*TEXT BLOCK*:
..............................

Exceptions

The intent of this article is to provide a quick but complete introduction to C++ exceptions. The exception handling mechanism, common usage schemes and performance issues of exceptions versus return codes will all be covered.

So why are exceptions a good thing?

  • Exceptions separate error handling code from normal code. This is a good thing, because it makes the code much more readable. Compare a long series of if conditions, partly for error checking, partly for branching, nested with function calls versus simply writing down the function calls one after another.
  • Exceptions cannot be ignored like return values. Although programmers new to exceptions are often confused by this fact, it is far better to notice an error than letting your application continue to run into an undefined state, often causing follow-up errors which make it much harder to find the real cause of a problem.
  • Exceptions can carry rich error information, specifying the exact cause of an error and which operations were carried out at that moment. To provide similar features using error codes, you would be required return entire error structures from each function called, or to allocate/deallocate additional error information on the heap.
  • It is possible to derive exception classes from each other. This way, you can categorize you errors better, while still making it easy for the user to catch an entire kind of error types (like catching all file access errors, including errors because of locked files, missing files and corrupted files).
  • Using exceptions, the return values of your functions can be used for other purposes again. This is important because it enables your functions to be used in initialization lists of class constructors or as arguments to other functions, without the need for temporary variables.

The Problem

The average programmer commonly makes use of return codes to communicate the result of a function call back to the caller. There’s nothing wrong with it, but it’s just as common that a large portion of these return codes are not checked at all, sometimes because the programmer thought it was unlikely that a specific function might fail just there, sometimes also out of pure lazyness.

If an error goes by undetected, the program will be in an undefined state, doing strange things or crashing in a place where it is next to impossible to locate the original error which has caused the instability. To write robust code, all errors have to be detected and properly handled (or returned to the caller if they cannot be handled in the current scope). But doing so requires a lot of grunt work, littering each and every function with possibly dozens of if()s.

Think of exceptions as an automation of this process. When an exception is thrown, the current function automatically returns to its caller, which has the option to either catch the exception, or to ignore it, causing the exception to travel further upward in the call stack. Once the exception leaves the main() procedure without being caught, the program is aborted.

..............................

*WORK INSTRUCTION 1*: According to the C++ exceptions article, why does it matter that exceptions free up a function's return value for other purposes? Answer in one to three sentences.
*WORK INSTRUCTION 2*: Write the next part of the C++ exceptions article, picking up after its final sentence.

*GIVEN INFORMATION*:
..............................

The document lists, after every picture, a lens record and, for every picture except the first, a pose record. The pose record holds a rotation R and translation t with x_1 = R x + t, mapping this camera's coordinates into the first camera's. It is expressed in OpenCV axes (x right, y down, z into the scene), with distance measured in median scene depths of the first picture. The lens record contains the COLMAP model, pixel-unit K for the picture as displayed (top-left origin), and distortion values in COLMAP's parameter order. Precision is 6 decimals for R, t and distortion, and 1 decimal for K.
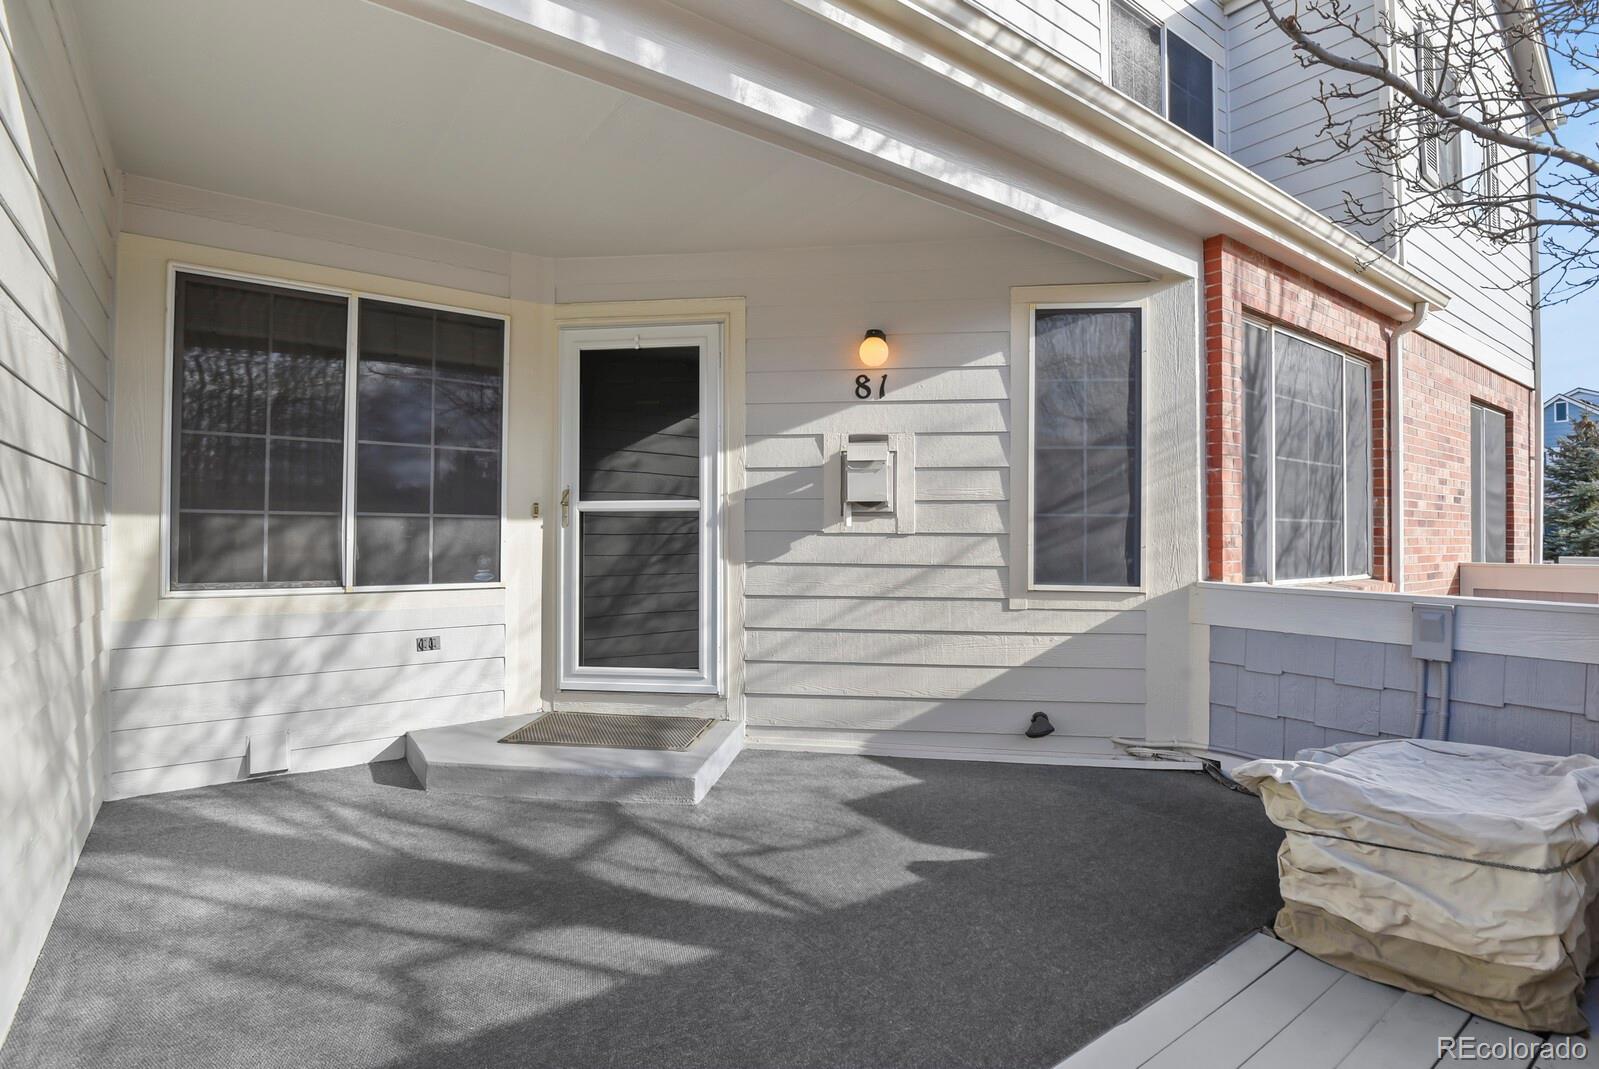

..............................

*YOUR RESPONSE 1*: When return values no longer have to carry error codes, functions can be used in the initialization lists of class constructors or passed as arguments to other functions. No temporary variables are needed to hold and check a result code.

*YOUR RESPONSE 2*:
Introduction

Exceptions aren’t hard to master. Let’s start with an example: 

#include <iostream>

void foo() {
  throw 123;
}

int main() {
  foo();

  std::cout << "here" << std::endl;
}

What will happen here ?

foo() will be called from within main(). Then, an exception will be thrown by foo(), travel upwards to the caller and further, probably causing some kind of message from your compiler’s run time library ;)

Notice that the line of code, directly after the call to foo(), will not be executed because the exception smashes back into the main() function. Next we’ll try to catch the exception, thus preventing it from aborting our program: 

#include <iostream>

void foo() {
  throw 123
}

int main() {
  try {
    foo();
  }
  catch(int number) {
    std::cout << "exception caught: " << number << std::endl;
  }

  std::cout << "here" << std::endl;
}

This time, the program won’t crash. The exception we’ve thrown is going to be caught within main(), display the message contained in the catch block and then normally continue execution after the catch block. Try commenting out the throw instruction and look what changes when the program is run.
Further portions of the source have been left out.